As she walks away, it hits me.
She didn’t ask me what I’m doing.
She knows what I’m doing.
She knows that I’m writing.
She has only started learning to read so she couldn’t actually read it.
But soon she will.

My babies are growing up. They are entering a stage where their personalities will be developing into the people they will be for the rest of their lives. They are watching, listening, and soon they will be reading, soaking in every word, interaction and experience to try and make sense of the world that they live in.

I don’t feel prepared for this.
It’s one thing to raise toddlers, who basically need food, sleep, and a generous dose of love.
But now it’s getting more complex. 

Now they are beginning to learn new skills, to ask deeper questions about life, and to process greater amounts of information from the world around them.

And it will be up to me to raise them to be successful, happy, and G-d fearing human beings in this turbulent and confusing world. 

G-d help me. 

I’m still in my twenties. 
Granted, almost done but even so. 
I’ve hardly even figured out my own place in the world. 
And we all know how much those first two decades of our lives affect the way we turn out.

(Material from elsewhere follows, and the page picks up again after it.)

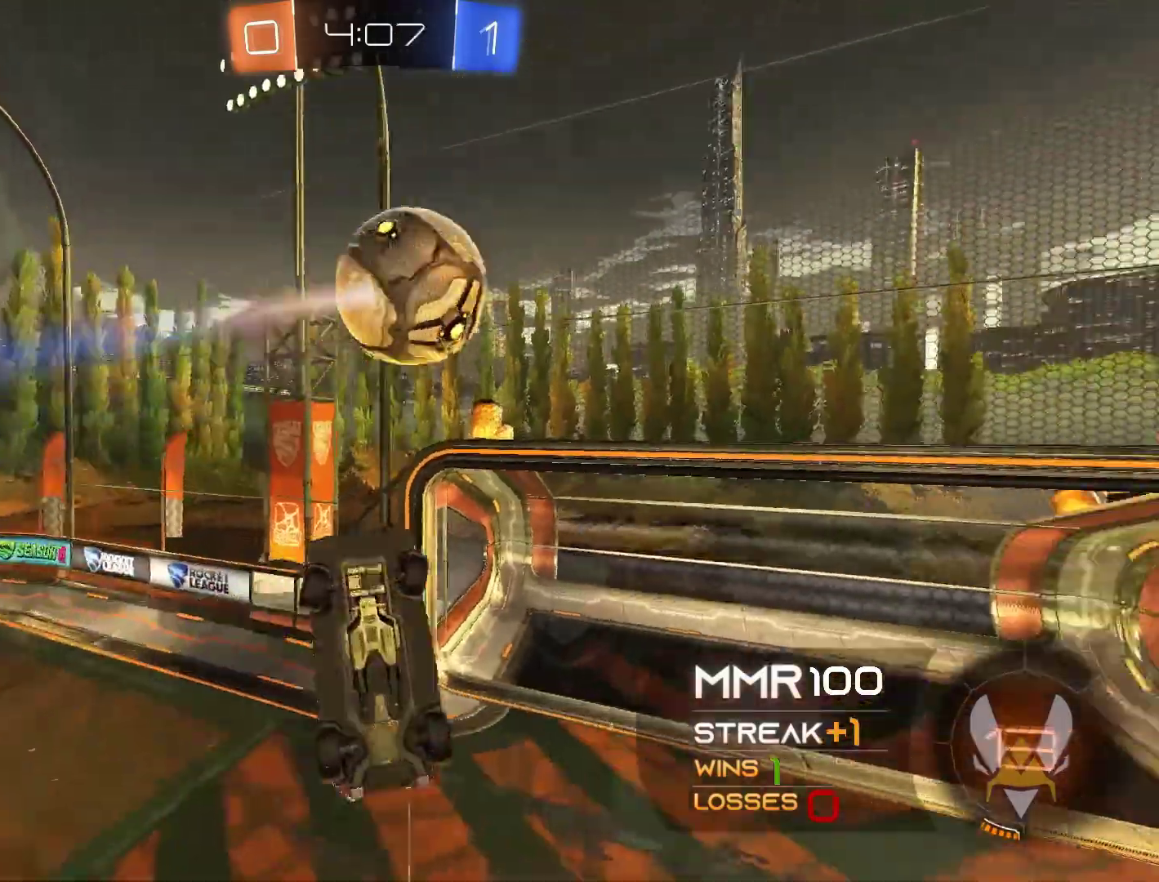
{"buttons": ["L1", "L2", "R2"], "left_stick": "left", "right_stick": "center", "events": [[200, "Y", "down"], [300, "Y", "up"], [467, "L2", "down"]]}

It’s no wonder so many people in our society don’t consider themselves adequate to raise children. 
Maybe the wonder is why more of us don’t feel the same.

The truth is, most of us probably do ask ourselves sometimes. What was I thinking just having children like this? How am I supposed to know what to do?

On other days, it may go a step further, and we say to ourselves, I just can’t do this. I don’t have the strength. I don’t know what to do. I’m not good enough.

We know we should teach our children to be respectful, kind, and confident.
But what if we aren’t always respectful ourselves? What if sometimes we are selfish, and doubt ourselves? 

What if, in so many other ways, we are just not up to role modeling what we want our children to be?

How can we teach our children to be something that we aren’t ourselves?

I contemplate this thought as I write it.

I think I have found my answer.

Of course, we cannot teach our children to be something that we aren’t ourselves. 

But nor do we have to. 

We were not created to be angels. 

We are only human beings: flawed, unreliable, and complicated beings. We have good sides to our character and not such good ones. We must struggle to resist our selfish urges and live more altruistically. But we aren’t expected to always succeed. 

In fact, we are expected to fail.
And again, and again.
The only requirement is that we get up and keep trying.

Our children are just the same. And that is perfectly okay. 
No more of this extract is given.